News from the Frankfurt Book Fair
'On the surface, there is little to distinguish this year's Frankfurt Book FairWorld's largest trade fair for books; held annually mid-October at Frankfurt Trade Fair, Germany; First three days exclusively for trade visitors; general public can attend last two. from any other but beneath the frantic meetings, crowded aisles and over-priced hotels the subtle shades of digital are stealing across the landscape... a new global market in English-language e-books is fast developing as the growing number of English-speaking readers worldwide opt to buy the cheaper English variant instead of the more expensive local-language product,' says Publishing Perspectives Editor-in-Chief Ed Nawotka.
The Fair has reached its full capacity with 7,500 stands. This included 761 exhibitors from the UK and 604 from the US, with between 280,000 to 290,000 visitors going through the doors, of whom around 150,000 were trade visitors.
The Literary Agents Centre has expanded from 5,260 square metres to 6,130 square metres to accommodate the increased number of agents coming to the Fair. Traffic there was up 11% over 2010, with more stands, more space, and a flurry of deals being reported.
The climate in the world book business has changed a great deal since last year.

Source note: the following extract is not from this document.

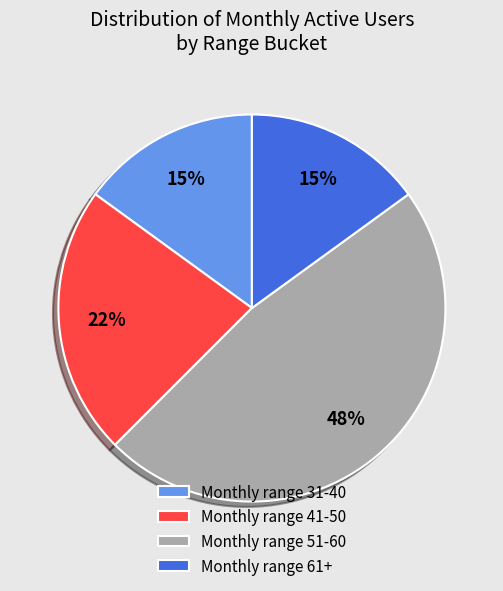

Does any single category account for the majority?

No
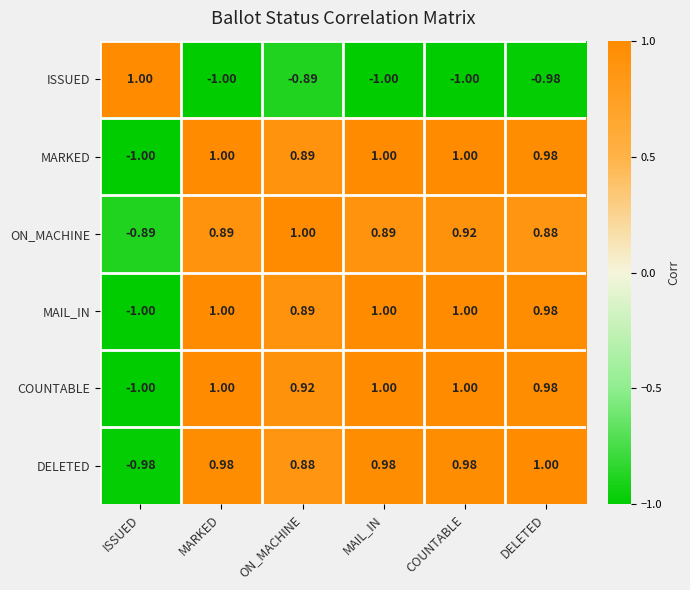

Which series has the largest total across all categories?

COUNTABLE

The shift to digital, ebooks and online selling are all major trends. The rise of ebooks, although only slowly affecting countries in Europe, has rocketed in the US and followed a similar but rather faster growth pattern in the UK. We're only just beginning to grasp what enormous changes this will bring in the publishing business. Suddenly agents are on the one hand demanding 50% royalties for their clients' ebooks and at the same time they are setting up their own ebook businesses, often in a way that many would see as potentially competitive with publishers.
The technical changes involved in the growth of digital publishing are also so great that it is difficult to come to terms with them. It's still not yet clear how fundamentally digital will affect everything.
On the bricks and mortar side the last year has seen major changes, most of them bad, with Borders going down in the US, Redbook in Australia and Waterstones in the UK being seen as wobbly until it was bought by Russian investor Alexander Mamut, who promptly installed James Daunt as CEO. The swing to Amazon continues apace and an increasing number of independent booksellers are being squeezed out of business.
It's hard to say how all this will affect writers but publishers seem a bit more upbeat than might have been expected at the Fair, although this doesn't necessarily mean that they're going to start buying any more books anytime soon.